=== Testo fornito ===
____

Il caso

In Europa e negli USA si protesta nelle aule, Lugano osserva silenziosa

Nella Svizzera romanda gli studenti universitari manifestano in massa per la Palestina mentre nei campus americani e in alcuni atenei italiani si arriva addirittura all’occupazione delle sedi - All’USI, invece, il conflitto esploso nel Medio Oriente non ha sin qui suscitato particolari reazioni
©2023 Anadolu
Dario Campione
15.11.2023 06:00

In Italia, sono ormai oltre 4 mila i docenti e ricercatori universitari che hanno sottoscritto un appello per il cessate il fuoco a Gaza in cui chiedono «l’interruzione immediata delle collaborazioni con istituzioni universitarie e di ricerca israeliane fino a quando non sarà ripristinato il rispetto del diritto internazionale e umanitario». Una petizione che ha spaccato il mondo accademico e ha generato un “contro-appello”, a difesa del rapporto con i colleghi docenti dello Stato Ebraico e per «ristabilire la verità dei fatti».

Oltre alle firme dei professori, al grido «Palestina libera» negli atenei (e nei licei) della Penisola è cresciuta negli ultimi giorni una massiccia mobilitazione a sostegno del popolo di Gaza e della Cisgiordania. Gli studenti hanno occupato L’Orientale di Napoli e la Sapienza di Roma, provocando le dure reazioni dei Senati accademici che si sono schierati dalla parte di Israele.

Il fenomeno delle proteste e delle manifestazioni nei luoghi del sapere non è soltanto italiano. Si è sviluppato in prima battuta in molti campus statunitensi, e ha raggiunto in fretta l’Europa. E pure il nostro Paese. Sebbene non in modo uniforme. Un ampio servizio pubblicato qualche giorno fa sul quotidiano ginevrino Le Temps raccontava come le università e le scuole universitarie della Svizzera romanda fossero diventate «il luogo in cui si esprime un massiccio sostegno alla Palestina. Abbastanza per mettere sotto pressione gli studenti ebrei». Mentre al contrario, nella Svizzera tedesca, suscitando peraltro non pochi dubbi, i rettorati delle Università di Zurigo e di Basilea hanno vietato le manifestazioni a favore della Palestina, con il pretesto che potrebbero degenerare e creare disturbi all’ordine pubblico.

____

=== Esercizio scritto ===
Riprendi l'articolo sulle proteste universitarie per la Palestina subito dopo l'ultima frase riportata e portane avanti la stesura. I record non hanno alcun rapporto con l'articolo sulle proteste universitarie per la Palestina.

=== Record grezzi ===
____

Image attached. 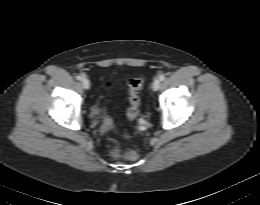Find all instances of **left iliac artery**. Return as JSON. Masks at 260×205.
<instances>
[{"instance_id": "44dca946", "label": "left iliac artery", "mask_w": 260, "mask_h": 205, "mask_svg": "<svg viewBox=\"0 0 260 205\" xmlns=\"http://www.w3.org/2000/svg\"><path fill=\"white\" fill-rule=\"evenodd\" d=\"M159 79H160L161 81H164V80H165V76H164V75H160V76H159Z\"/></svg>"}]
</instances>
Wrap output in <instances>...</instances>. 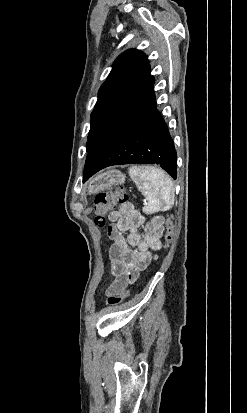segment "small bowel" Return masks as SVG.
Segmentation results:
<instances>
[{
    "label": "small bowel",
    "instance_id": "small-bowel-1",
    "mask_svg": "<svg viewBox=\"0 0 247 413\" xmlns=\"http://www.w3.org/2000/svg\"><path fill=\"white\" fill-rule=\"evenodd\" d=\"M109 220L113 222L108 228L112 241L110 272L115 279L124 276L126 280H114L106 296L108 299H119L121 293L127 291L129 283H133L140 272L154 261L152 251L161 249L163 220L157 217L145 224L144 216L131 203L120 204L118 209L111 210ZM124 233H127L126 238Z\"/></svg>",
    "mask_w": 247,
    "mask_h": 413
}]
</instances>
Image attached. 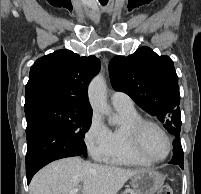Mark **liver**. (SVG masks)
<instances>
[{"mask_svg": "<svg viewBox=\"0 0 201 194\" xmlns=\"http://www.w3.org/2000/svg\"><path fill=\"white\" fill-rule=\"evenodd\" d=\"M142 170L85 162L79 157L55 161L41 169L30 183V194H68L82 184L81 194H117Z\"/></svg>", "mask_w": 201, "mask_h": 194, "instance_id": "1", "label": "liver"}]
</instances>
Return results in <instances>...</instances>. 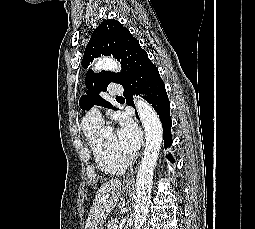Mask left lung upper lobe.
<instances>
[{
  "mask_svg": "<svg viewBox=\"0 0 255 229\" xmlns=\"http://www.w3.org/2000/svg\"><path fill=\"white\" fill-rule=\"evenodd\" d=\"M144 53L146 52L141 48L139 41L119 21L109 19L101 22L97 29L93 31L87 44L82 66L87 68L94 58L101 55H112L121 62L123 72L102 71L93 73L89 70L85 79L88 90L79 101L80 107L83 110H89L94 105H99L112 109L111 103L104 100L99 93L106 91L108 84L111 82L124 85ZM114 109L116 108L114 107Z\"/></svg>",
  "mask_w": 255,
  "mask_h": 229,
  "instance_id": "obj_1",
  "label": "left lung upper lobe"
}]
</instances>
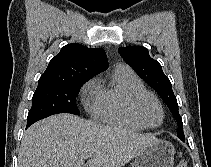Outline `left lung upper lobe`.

____

=== Risultato esercizio ===
E in Ticino? Nulla, o quasi. Né all’USI né alla SUPSI sono sorti movimenti o gruppi di discussione sulla guerra in Medio Oriente. Se la domanda, inevitabile, è: perché?, le risposte possibili sono molte. E diverse tra loro.

L’opinione del prorettore

Lorenzo Cantoni dirige il Master in Digital Fashion Communication realizzato dall’Università ticinese in collaborazione con la Sorbona ed è anche prorettore per la formazione e la vita universitaria dell’USI. «Sicuramente Lugano è un ateneo giovane - dice Cantoni al CdT - ma non per questo ha una vita interna meno vivace di altri. Nella nostra Università sono attive numerose associazioni studentesche riconosciute, molte delle quali centrate su aspetti legati allo sviluppo professionale e alla competenza tecnologica. Si tratta di sodalizi democratici, aperti, partecipativi. Interessati pure a ciò che accade nella società o ai grandi eventi internazionali. Dopo lo scoppio della guerra, ad esempio, è sorta un’associazione a sostegno dell’Ucraina, animata soprattutto dagli studenti provenienti dal Paese invaso dalla Russia».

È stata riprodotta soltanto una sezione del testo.